Pada Juni 1815, pasukannya menyerbu Belgia, di mana pasukan Inggris dan Prusia ditempatkan. Pada 16 Juni, pasukan Napoleon mengalahkan pasukan Prusia di Pertempuran Ligny. Namun, dua hari kemudian, pada tanggal 18 Juni, di Pertempuran Waterloo dekat Brussels, Prancis dihancurkan oleh Inggris, dengan bantuan dari Prusia. Pada 22 Juni 1815, Napoleon sekali lagi dipaksa untuk turun tahta.
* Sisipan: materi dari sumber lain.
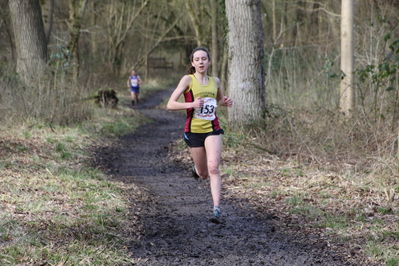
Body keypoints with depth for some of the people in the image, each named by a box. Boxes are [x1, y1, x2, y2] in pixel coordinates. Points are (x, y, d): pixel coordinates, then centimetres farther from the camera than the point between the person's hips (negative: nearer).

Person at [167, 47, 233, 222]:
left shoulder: (215, 81, 7)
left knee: (213, 168, -18)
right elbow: (170, 105, -10)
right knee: (203, 174, 11)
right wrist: (191, 104, -24)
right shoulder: (188, 80, -5)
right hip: (194, 130, -1)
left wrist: (225, 102, 5)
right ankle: (197, 167, 49)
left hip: (212, 130, 1)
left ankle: (216, 209, -19)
Pada Oktober 1815, Napoleon diasingkan ke pulau Saint Helena yang terpencil, di Inggris, di Samudra Atlantik Selatan. Dia meninggal di sana pada 5 Mei 1821, pada usia 51, kemungkinan besar karena kanker lambung. (Selama masa kekuasaannya, Napoleon sering berpose untuk melukis dengan tangannya di rompinya, yang mengarah ke beberapa spekulasi setelah kematiannya bahwa ia telah menderita sakit perut selama bertahun-tahun.)
Napoleon dimakamkan di pulau itu meskipun ada permintaan untuk meletakkannya untuk beristirahat "di tepi Sungai Seine, di antara orang-orang Prancis yang sangat kucintai." Pada tahun 1840, jenazahnya dikembalikan ke Prancis dan dimakamkan di ruang bawah tanah di Les Invalides di Paris, tempat para pemimpin militer Prancis lainnya dimakamkan.
Itulah kisah Napoleon Bonaparte, kaisar Perancis yang pernah menguasai Eropa. Sayang akhir hayatnya tragis karena ia harus diasingkan setelah kalah dalam pertempuran Waterloo.